Texte à lire:
--------------------------------

La Cour des Comptes a jugé que la comptable de Papeete était personnellement responsable de 47 millions de francs de recettes communales non recouvrées, dont elle a laissé les délais de prescription filer. (Crédit photo : partagée par TouN sous la licence GNU Free Documentation)
La Cour des Comptes a jugé que la comptable de Papeete était personnellement responsable de 47 millions de francs de recettes communales non recouvrées, dont elle a laissé les délais de prescription filer. (Crédit photo : partagée par TouN sous la licence GNU Free Documentation)
PAPEETE, le 29 mars 2017 - La Cour des comptes a jugé l'ancienne comptable de la mairie de Papeete responsable de 47 579 192 francs de recettes municipales impayées en 2009. Elle n'a pas assuré sa diligence dans le recouvrement de ces créances, les laissant disparaître dans les limbes de la prescription.

La municipalité réclamait 667 millions d'impayés remontant à 1981, mais la plupart des créances ont été jugées trop anciennes par la Cour.

C'était le procès de 30 ans de mauvaise gestion comptable dans les communes de Polynésie, et il risque d'y en avoir beaucoup d'autres. La Cour des comptes devait ainsi juger si la comptable de Papeete était responsable de 667 millions de francs de recettes communales non recouvrées de 1981 à 2009, dues sur plus de 20 500 titres de recettes.

Et le jugement, prononcé le 23 mars dernier, confirme que la comptable n'a pas assuré sa diligence car elle n'a pas entamé les procédures nécessaires pour que ces créances ne tombent pas sous le coup de la prescription. Cependant elle n'aura pas à payer la totalité du "debet" (quand le comptable doit payer de sa poche des créances qu'il a laissé s'échapper), contrairement à ce qu'avait jugé en première instance la Chambre territoriale des comptes (CTC).

En appel, la quatrième chambre de la Cour des comptes s'est en effet rangée en partie aux arguments de la défense, qui avait pris la précaution de faire signer un document écrit listant ses réserves lors de sa prise de fonctions en 2011 : "Pour les titres de recettes pris en charge au cours des exercices 1981 à 2008, leur nombre, leur ancienneté et les caractéristiques des débiteurs sont tels que les réserves de Mme E. sont justifiées, dans la mesure où il peut être considéré que le recouvrement de ces créances était manifestement compromis à la date de sa prise de fonctions ; qu'en revanche, pour ce qui concerne les titres de recettes pris en charge au cours de l'exercice 2009, la comptable entrante disposait au minimum de près de deux ans pour engager les diligences appropriées avant que la prescription quadriennale ne vienne paralyser l'action en recouvrement."

--------------------------------

(Entrées d'un jeu de données)
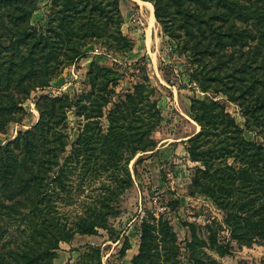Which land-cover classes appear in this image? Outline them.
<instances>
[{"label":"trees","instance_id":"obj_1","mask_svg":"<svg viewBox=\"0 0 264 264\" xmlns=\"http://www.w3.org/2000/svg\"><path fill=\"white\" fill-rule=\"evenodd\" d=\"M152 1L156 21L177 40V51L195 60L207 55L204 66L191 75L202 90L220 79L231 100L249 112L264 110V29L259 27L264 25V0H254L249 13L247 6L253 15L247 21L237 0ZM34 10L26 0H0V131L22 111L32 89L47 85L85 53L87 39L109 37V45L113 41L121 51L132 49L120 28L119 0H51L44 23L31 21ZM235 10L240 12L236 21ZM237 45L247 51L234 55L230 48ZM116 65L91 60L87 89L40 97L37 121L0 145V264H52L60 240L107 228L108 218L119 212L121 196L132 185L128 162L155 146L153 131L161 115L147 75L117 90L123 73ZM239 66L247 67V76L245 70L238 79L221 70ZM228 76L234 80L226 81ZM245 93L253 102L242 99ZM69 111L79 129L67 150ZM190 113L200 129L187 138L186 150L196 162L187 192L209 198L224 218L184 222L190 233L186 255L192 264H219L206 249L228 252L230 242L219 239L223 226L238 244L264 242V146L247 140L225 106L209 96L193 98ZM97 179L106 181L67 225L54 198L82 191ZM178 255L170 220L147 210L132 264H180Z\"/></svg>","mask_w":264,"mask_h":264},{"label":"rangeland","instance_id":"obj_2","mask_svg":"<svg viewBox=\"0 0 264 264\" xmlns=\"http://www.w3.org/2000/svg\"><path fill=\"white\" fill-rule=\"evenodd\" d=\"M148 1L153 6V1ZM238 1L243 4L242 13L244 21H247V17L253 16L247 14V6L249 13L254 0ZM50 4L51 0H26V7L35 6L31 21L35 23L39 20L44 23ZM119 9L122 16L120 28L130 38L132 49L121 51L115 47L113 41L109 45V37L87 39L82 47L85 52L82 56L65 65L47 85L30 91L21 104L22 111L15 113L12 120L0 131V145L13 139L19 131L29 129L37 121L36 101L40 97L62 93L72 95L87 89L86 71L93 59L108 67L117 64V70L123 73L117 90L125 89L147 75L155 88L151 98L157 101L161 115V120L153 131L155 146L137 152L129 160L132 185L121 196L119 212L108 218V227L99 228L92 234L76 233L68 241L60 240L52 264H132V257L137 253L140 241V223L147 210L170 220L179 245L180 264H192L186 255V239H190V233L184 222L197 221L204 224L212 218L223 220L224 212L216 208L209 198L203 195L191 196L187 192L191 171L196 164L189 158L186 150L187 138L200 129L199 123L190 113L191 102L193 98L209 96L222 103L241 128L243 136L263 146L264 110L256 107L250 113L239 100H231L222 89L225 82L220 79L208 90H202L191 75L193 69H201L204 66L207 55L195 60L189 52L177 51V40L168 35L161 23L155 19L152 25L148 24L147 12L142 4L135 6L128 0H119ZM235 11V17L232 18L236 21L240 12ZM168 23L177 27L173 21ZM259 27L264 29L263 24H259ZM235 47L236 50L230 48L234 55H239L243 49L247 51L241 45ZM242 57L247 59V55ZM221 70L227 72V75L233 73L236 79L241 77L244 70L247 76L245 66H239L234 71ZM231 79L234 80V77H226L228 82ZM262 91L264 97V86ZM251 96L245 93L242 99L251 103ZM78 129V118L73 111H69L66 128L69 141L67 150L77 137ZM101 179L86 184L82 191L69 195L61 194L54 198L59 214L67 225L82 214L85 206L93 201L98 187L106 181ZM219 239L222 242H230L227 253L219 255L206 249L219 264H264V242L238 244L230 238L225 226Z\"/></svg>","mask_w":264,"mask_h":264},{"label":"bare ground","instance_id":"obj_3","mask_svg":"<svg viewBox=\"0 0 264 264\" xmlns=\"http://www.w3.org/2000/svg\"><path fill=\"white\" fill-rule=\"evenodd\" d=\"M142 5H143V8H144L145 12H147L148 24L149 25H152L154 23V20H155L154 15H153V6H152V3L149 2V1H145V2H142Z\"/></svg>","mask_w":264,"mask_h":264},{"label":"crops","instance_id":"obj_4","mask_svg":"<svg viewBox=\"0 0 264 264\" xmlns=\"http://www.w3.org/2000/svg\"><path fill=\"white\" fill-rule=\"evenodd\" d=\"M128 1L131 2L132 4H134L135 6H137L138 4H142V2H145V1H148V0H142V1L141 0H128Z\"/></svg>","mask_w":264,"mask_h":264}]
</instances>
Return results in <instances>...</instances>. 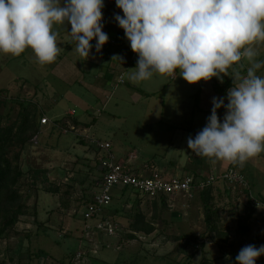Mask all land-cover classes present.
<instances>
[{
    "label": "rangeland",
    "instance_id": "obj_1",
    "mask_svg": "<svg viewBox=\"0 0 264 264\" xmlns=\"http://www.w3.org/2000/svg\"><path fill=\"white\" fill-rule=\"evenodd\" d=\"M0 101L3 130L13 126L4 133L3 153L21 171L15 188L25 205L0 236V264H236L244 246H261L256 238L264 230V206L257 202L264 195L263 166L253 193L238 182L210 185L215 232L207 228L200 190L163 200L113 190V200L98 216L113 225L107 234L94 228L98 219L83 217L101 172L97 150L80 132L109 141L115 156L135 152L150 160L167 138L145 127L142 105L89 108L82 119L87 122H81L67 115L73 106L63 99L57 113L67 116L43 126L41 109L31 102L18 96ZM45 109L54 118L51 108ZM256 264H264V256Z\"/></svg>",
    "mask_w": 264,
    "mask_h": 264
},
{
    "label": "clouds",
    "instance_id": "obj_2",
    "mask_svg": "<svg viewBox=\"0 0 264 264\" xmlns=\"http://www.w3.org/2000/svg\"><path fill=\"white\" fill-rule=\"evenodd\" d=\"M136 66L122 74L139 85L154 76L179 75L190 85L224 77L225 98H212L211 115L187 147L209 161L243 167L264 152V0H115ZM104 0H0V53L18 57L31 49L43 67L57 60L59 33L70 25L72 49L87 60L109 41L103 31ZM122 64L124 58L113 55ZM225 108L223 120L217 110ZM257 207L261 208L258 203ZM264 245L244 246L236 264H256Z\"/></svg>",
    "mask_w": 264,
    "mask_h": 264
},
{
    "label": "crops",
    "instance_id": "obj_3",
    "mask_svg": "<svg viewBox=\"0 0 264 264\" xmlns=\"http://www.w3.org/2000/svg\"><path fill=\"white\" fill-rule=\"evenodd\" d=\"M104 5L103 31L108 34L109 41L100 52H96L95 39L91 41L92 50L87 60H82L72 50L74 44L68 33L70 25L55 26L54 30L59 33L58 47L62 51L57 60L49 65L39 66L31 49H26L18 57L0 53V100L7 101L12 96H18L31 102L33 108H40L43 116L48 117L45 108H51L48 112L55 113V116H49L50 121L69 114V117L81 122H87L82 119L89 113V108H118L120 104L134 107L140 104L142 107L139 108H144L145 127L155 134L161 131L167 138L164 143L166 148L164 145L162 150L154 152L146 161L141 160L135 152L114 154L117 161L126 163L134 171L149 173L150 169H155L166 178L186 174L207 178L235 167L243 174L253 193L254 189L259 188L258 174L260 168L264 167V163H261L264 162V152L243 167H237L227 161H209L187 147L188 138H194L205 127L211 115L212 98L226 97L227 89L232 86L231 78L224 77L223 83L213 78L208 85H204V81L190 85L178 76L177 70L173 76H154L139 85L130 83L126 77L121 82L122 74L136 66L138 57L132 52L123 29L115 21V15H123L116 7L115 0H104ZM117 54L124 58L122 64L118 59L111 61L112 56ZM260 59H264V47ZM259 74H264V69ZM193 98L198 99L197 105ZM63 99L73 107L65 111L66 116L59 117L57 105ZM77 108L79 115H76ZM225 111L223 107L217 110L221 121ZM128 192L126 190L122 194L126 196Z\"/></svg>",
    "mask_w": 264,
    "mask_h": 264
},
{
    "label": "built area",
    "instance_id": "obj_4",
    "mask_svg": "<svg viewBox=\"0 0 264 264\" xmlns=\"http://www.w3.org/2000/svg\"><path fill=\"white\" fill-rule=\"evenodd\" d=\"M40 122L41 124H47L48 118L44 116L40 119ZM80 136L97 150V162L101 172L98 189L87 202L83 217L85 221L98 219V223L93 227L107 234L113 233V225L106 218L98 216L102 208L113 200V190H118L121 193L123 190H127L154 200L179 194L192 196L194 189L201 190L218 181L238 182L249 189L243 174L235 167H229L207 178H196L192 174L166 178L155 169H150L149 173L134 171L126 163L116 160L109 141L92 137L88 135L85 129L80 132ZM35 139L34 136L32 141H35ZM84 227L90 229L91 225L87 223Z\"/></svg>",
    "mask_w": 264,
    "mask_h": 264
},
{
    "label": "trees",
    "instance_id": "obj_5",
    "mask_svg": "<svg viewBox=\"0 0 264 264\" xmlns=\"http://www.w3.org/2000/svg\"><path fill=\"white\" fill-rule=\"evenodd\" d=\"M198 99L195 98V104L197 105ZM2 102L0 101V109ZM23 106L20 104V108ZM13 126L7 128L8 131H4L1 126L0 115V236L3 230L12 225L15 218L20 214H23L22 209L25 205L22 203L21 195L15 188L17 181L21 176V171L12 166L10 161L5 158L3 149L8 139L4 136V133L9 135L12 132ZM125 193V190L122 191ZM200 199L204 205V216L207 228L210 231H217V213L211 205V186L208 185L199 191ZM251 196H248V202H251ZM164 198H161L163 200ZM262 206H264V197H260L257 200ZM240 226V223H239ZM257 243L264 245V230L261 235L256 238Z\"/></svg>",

--------------------------------

Objectif de l'exercice:
Répondez brièvement aux questions suivantes à partir de l'article sur la comptable de Papeete.
1. De quel montant de recettes municipales impayées en 2009 la Cour des comptes a-t-elle jugé l'ancienne comptable responsable ?
2. À quelle date le jugement a-t-il été prononcé ?
3. En quelle année la comptable a-t-elle pris ses fonctions ?
Ce matériau n'a aucun lien avec l'article.

Le résultat:
1. 47 579 192 francs.
2. Le 23 mars.
3. En 2011.